Novo relatório europeu alerta que transmissão pode ocorrer com temperaturas mais baixas do que se pensava. País está entre os de maior risco no sul da Europa.
Portugal no nível máximo de risco para vírus Chikungunya, alerta relatório europeu

Portugal, embora não tenha ainda registado qualquer caso de infeção, está entre os países europeus com maior risco de transmissão do vírus Chikungunya, segundo um novo relatório que alerta para o impacto da subida das temperaturas e das alterações climáticas na propagação de doenças transmitidas por mosquitos.

O estudo revela que, ao contrário de pesquisas anteriores que indicavam que o mínimo necessário para a transmissão do vírus era entre 16 e 18 graus Celsius, agora bastam temperaturas entre 13 e 14 graus para que o contágio seja possível. Este novo limiar aumenta significativamente a área potencialmente exposta, incluindo território português.

O vírus Chikungunya, uma doença tropical transmitida por mosquitos e que provoca dores intensas nas articulações, representa uma “ameaça à saúde na Europa maior do que se pensava anteriormente”, segundo o relatório publicado na revista científica The Royal Society.

O alerta para esta “nova fase” foi também reforçado pelo Centro Europeu de Prevenção e Controlo de Doenças, que associa o aumento do risco às alterações climáticas que têm vindo a potenciar o crescimento das infeções transmitidas por mosquitos. Recorde-se que o primeiro surto conhecido foi reportado em 1952, na Tanzânia.

Atualmente, o Chikungunya tem impacto na saúde pública de mais de 110 países na Ásia, África, Europa e América. Investigadores alertam para o risco de surtos locais na Europa e para períodos de transmissão mais longos do que se julgava anteriormente.

Portugal entre os países do sul com risco elevado

Os especialistas elaboraram uma escala com três níveis de risco: elevado, moderado e baixo. Portugal surge enquadrado no nível mais elevado, juntamente com outros países do sul da Europa como Espanha, Itália, Grécia e Malta.

O estudo sublinha que o risco é menor nas regiões mais a norte e noroeste do continente, mas alerta que cerca de 50% da área geográfica da Europa é agora mais suscetível à transmissão durante os meses quentes, sobretudo em julho e agosto.

Em 2025 foram registados números recorde de surtos locais de Chikungunya em França e Itália. Os investigadores destacam ainda a presença do mosquito-tigre, Aedes albopictus, associado também ao aumento de casos de dengue nesses países. Devido ao rápido aquecimento na Europa, este inseto está gradualmente a expandir-se para norte.

Perante este cenário, os especialistas defendem o reforço da vigilância e a identificação dos locais específicos de maior risco, para permitir a implementação de medidas de prevenção mais eficazes e reduzir o escalamento de surtos.

Sintomas e sinais de alerta do vírus Chikungunya

O vírus Chikungunya provoca uma infeção que pode surgir poucos dias após a picada do mosquito infetado.

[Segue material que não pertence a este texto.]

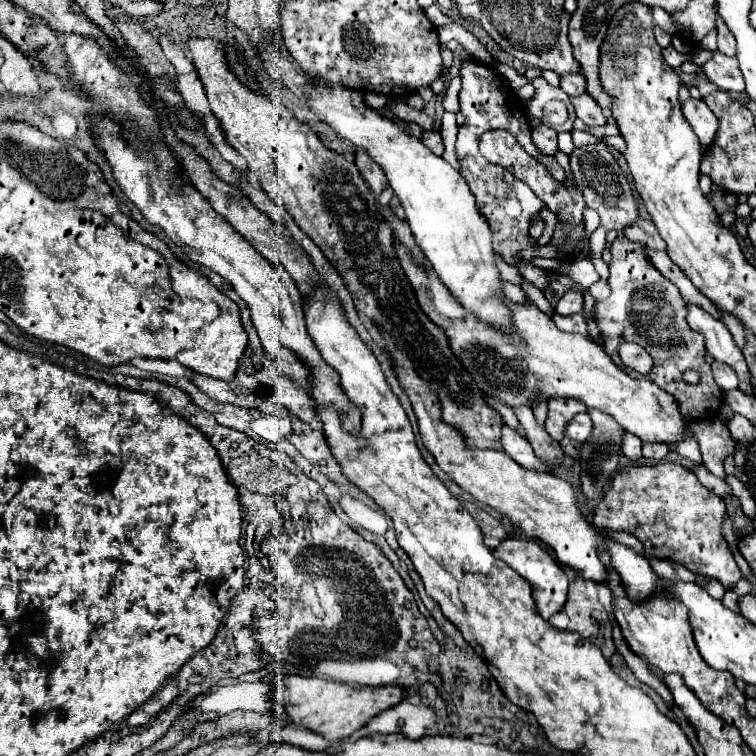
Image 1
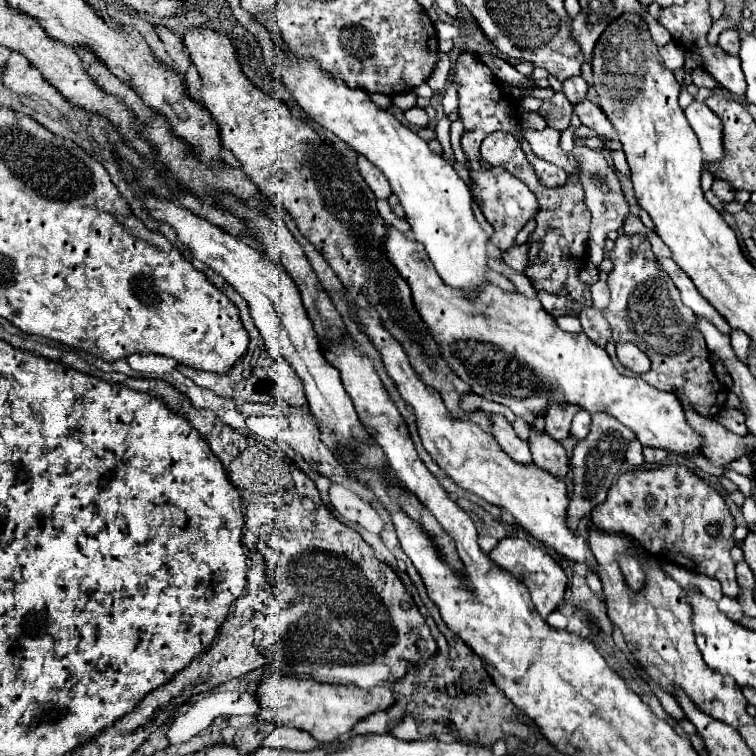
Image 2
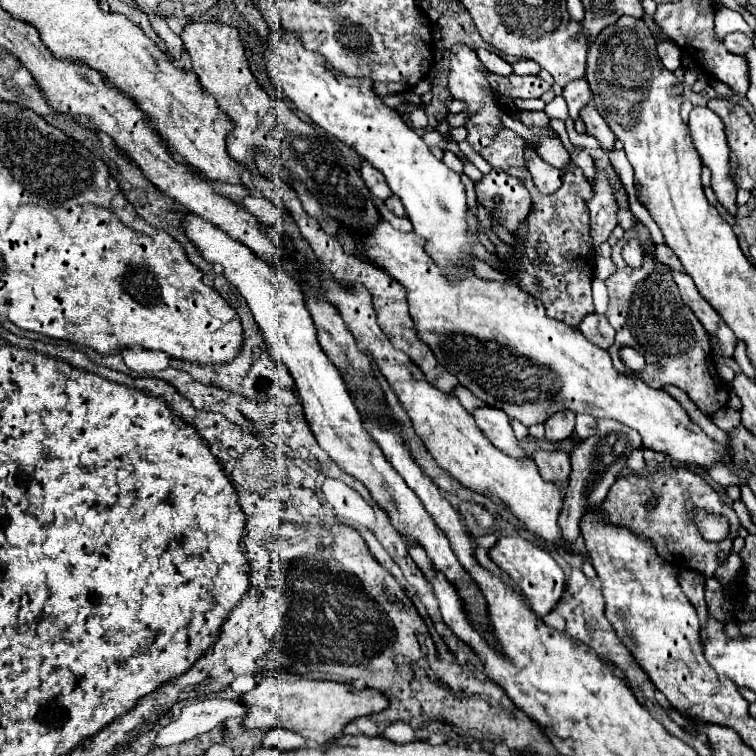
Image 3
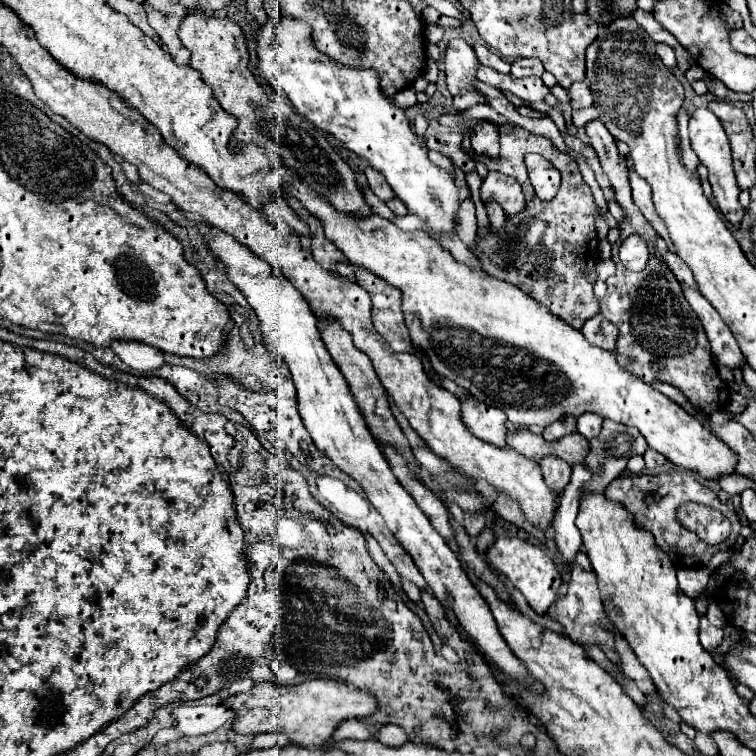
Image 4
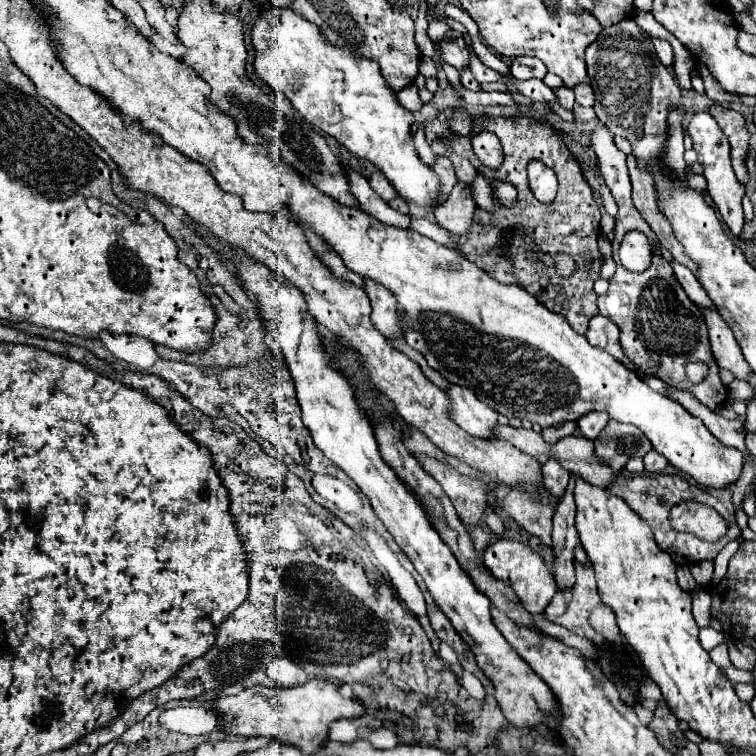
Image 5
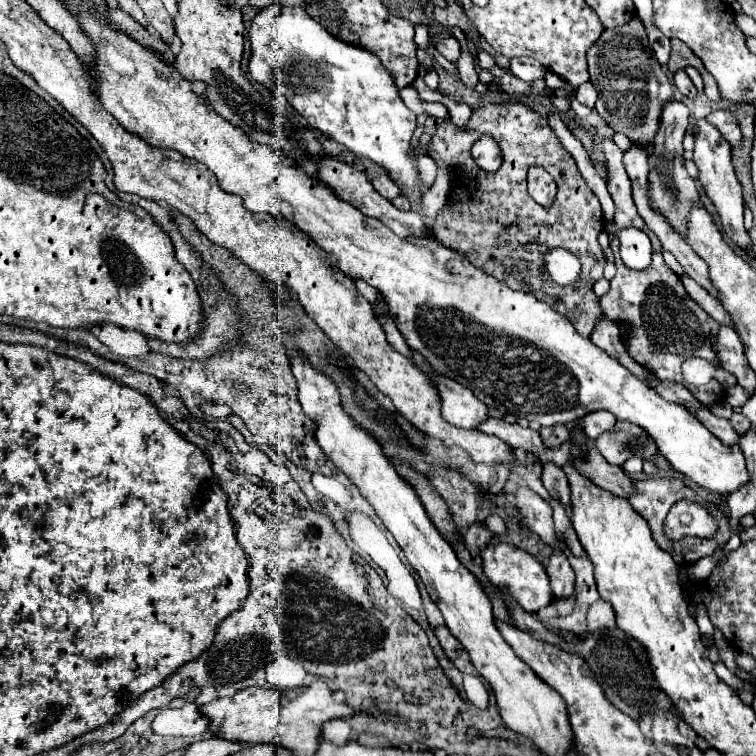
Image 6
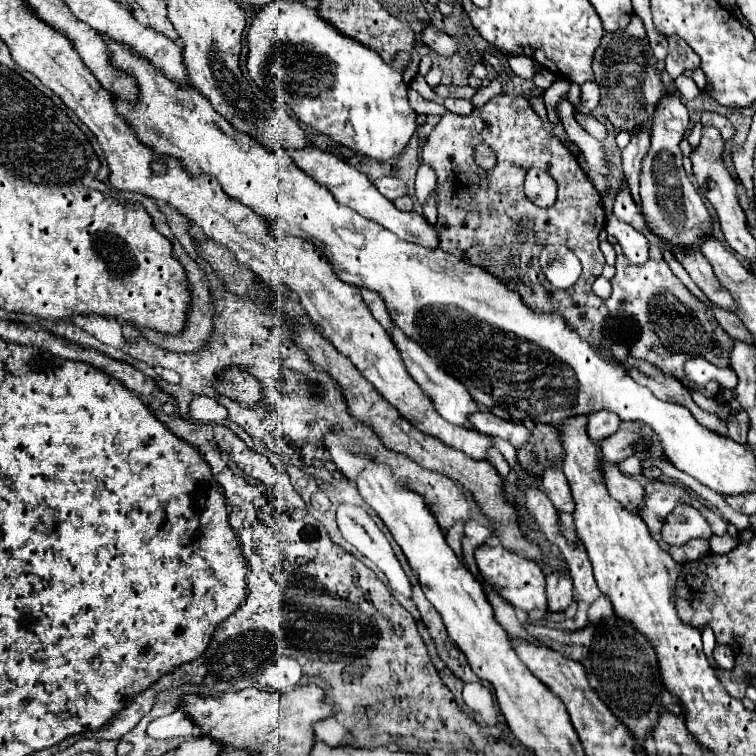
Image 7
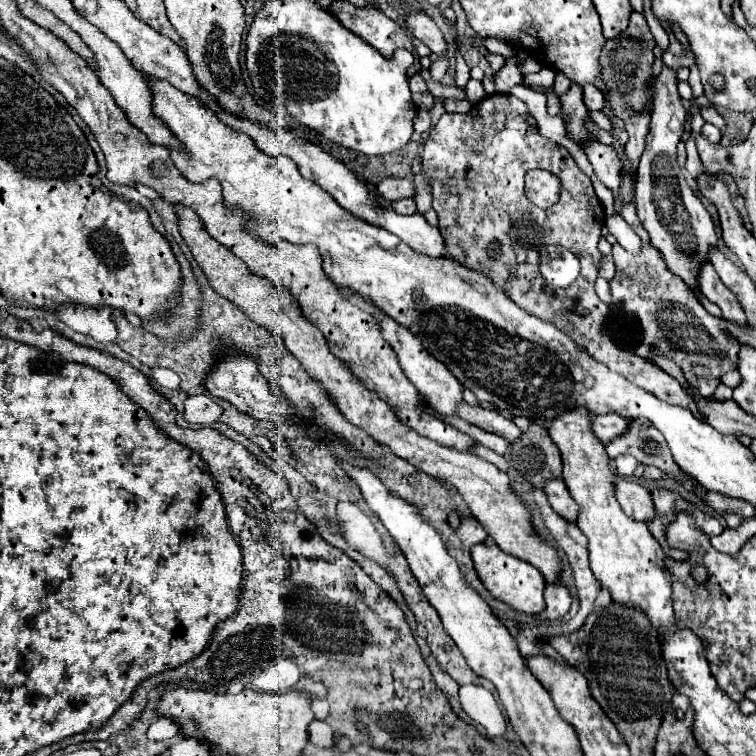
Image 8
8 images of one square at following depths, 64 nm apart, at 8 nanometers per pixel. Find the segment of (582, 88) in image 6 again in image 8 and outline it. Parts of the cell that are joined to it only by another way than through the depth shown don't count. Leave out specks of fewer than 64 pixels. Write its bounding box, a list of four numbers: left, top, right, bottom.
[584,84,604,112]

Embora raramente seja fatal, pode causar sintomas intensos e incapacitantes, sobretudo ao nível das articulações, exigindo vigilância médica em determinados casos.

Sintomas mais comuns:

  • Febre súbita e elevada

  • Dores intensas nas articulações, especialmente mãos, pés, joelhos e tornozelos

  • Dores musculares

  • Dor de cabeça

  • Cansaço extremo

  • Erupções cutâneas

Sinais de alerta que exigem avaliação médica:

  • Dor articular persistente durante semanas ou meses

  • Dificuldade em movimentar-se devido às dores

  • Sinais de desidratação

  • Agravamento do estado geral em idosos, crianças ou pessoas com doenças crónicas

Em alguns casos, as dores articulares podem prolongar-se por longos períodos, afetando significativamente a qualidade de vida.

 

Como prevenir a infeção e reduzir o risco de transmissão

A prevenção continua a ser a principal forma de proteção contra o vírus, sobretudo em países identificados como de maior risco. A redução do contacto com mosquitos é fundamental, especialmente durante os meses mais quentes.

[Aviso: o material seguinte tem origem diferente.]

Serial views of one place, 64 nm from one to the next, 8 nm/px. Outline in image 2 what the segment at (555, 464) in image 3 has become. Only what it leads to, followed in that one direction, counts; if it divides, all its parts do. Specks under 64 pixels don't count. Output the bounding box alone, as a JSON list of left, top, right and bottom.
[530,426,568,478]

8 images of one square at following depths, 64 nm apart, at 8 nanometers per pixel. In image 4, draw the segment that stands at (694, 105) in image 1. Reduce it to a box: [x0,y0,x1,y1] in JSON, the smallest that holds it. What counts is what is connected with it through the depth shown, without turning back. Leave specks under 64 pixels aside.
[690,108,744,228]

Medidas de proteção individual:

  • Utilizar repelente de insetos adequado

  • Usar roupa clara que cubra braços e pernas

  • Aplicar redes mosquiteiras em janelas e camas

  • Evitar zonas com águas paradas

Medidas de prevenção comunitária:

  • Eliminar recipientes com água acumulada onde os mosquitos se possam reproduzir

  • Reforçar a vigilância sanitária em zonas identificadas como de maior risco

  • Promover campanhas de sensibilização pública

Especialistas sublinham que a identificação precoce de casos e a rápida implementação de medidas de controlo são essenciais para evitar surtos locais e limitar a propagação do vírus.